[Dataset entries]
-*-

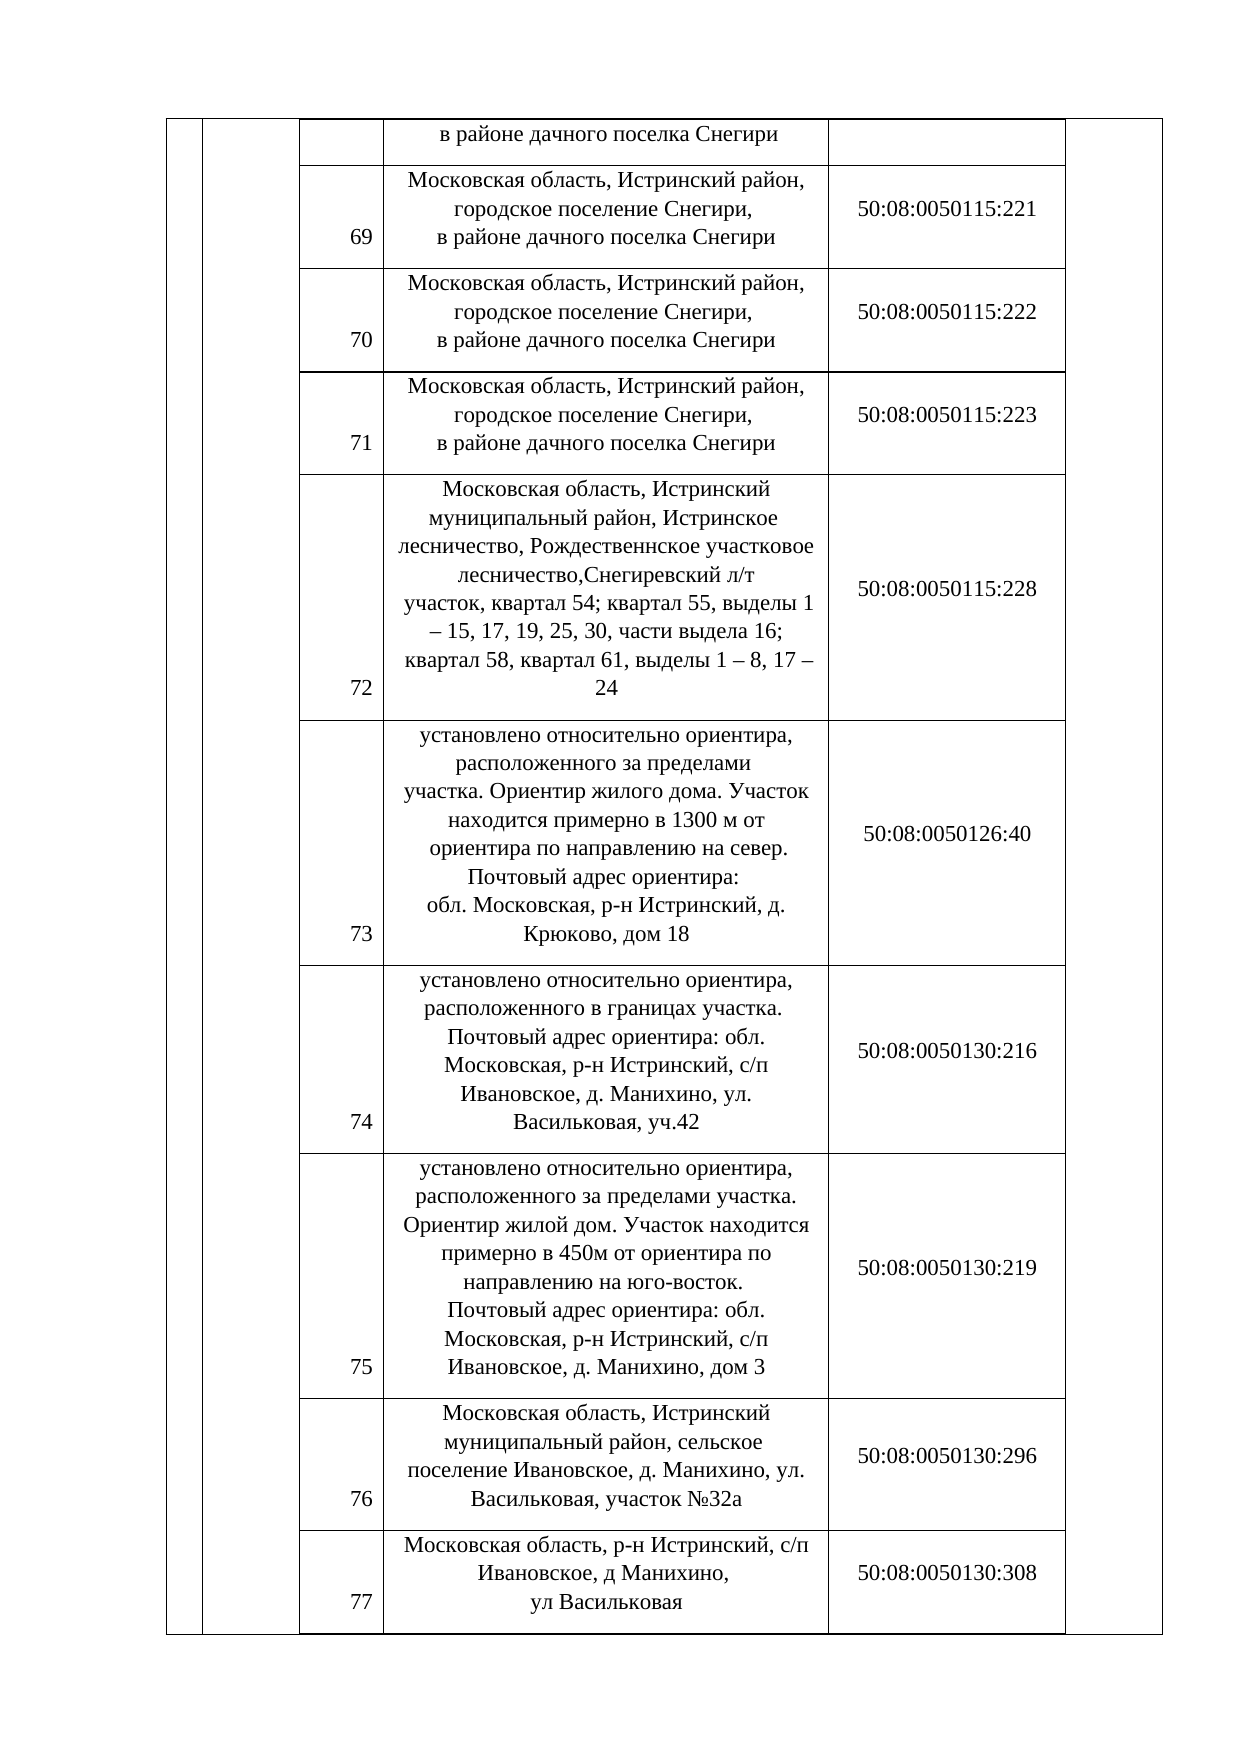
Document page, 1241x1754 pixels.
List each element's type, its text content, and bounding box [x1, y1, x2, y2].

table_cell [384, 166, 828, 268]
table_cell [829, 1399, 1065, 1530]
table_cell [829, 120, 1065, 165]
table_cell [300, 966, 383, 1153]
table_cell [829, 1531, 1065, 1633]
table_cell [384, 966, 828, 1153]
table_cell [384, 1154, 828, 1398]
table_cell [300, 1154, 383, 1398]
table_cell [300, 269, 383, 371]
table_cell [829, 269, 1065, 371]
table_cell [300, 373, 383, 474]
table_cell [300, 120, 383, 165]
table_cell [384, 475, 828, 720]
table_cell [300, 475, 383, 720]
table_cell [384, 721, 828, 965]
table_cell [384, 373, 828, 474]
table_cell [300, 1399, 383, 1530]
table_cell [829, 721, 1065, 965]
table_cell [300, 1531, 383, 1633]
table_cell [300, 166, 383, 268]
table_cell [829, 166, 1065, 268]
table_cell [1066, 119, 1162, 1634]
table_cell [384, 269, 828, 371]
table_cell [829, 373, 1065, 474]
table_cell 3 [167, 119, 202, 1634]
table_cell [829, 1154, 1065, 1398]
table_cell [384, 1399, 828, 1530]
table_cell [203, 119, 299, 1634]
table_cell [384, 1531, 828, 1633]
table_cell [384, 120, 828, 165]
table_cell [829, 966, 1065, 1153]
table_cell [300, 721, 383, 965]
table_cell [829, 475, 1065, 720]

-*-

Without including any picture, set down every line above exactly as it stands.

**Written response:**
Document page, 1241x1754 pixels.
List each element's type, its text content, and bounding box [x1, y1, x2, y2].

table_cell [384, 166, 828, 268]
table_cell [829, 1399, 1065, 1530]
table_cell [829, 120, 1065, 165]
table_cell [300, 966, 383, 1153]
table_cell [829, 1531, 1065, 1633]
table_cell [384, 966, 828, 1153]
table_cell [384, 1154, 828, 1398]
table_cell [300, 1154, 383, 1398]
table_cell [300, 269, 383, 371]
table_cell [829, 269, 1065, 371]
table_cell [300, 373, 383, 474]
table_cell [300, 120, 383, 165]
table_cell [384, 475, 828, 720]
table_cell [300, 475, 383, 720]
table_cell [384, 721, 828, 965]
table_cell [384, 373, 828, 474]
table_cell [300, 1399, 383, 1530]
table_cell [829, 721, 1065, 965]
table_cell [300, 1531, 383, 1633]
table_cell [300, 166, 383, 268]
table_cell [829, 166, 1065, 268]
table_cell [1066, 119, 1162, 1634]
table_cell [384, 269, 828, 371]
table_cell [829, 373, 1065, 474]
table_cell 3 [167, 119, 202, 1634]
table_cell [829, 1154, 1065, 1398]
table_cell [384, 1399, 828, 1530]
table_cell [203, 119, 299, 1634]
table_cell [384, 1531, 828, 1633]
table_cell [384, 120, 828, 165]
table_cell [829, 966, 1065, 1153]
table_cell [300, 721, 383, 965]
table_cell [829, 475, 1065, 720]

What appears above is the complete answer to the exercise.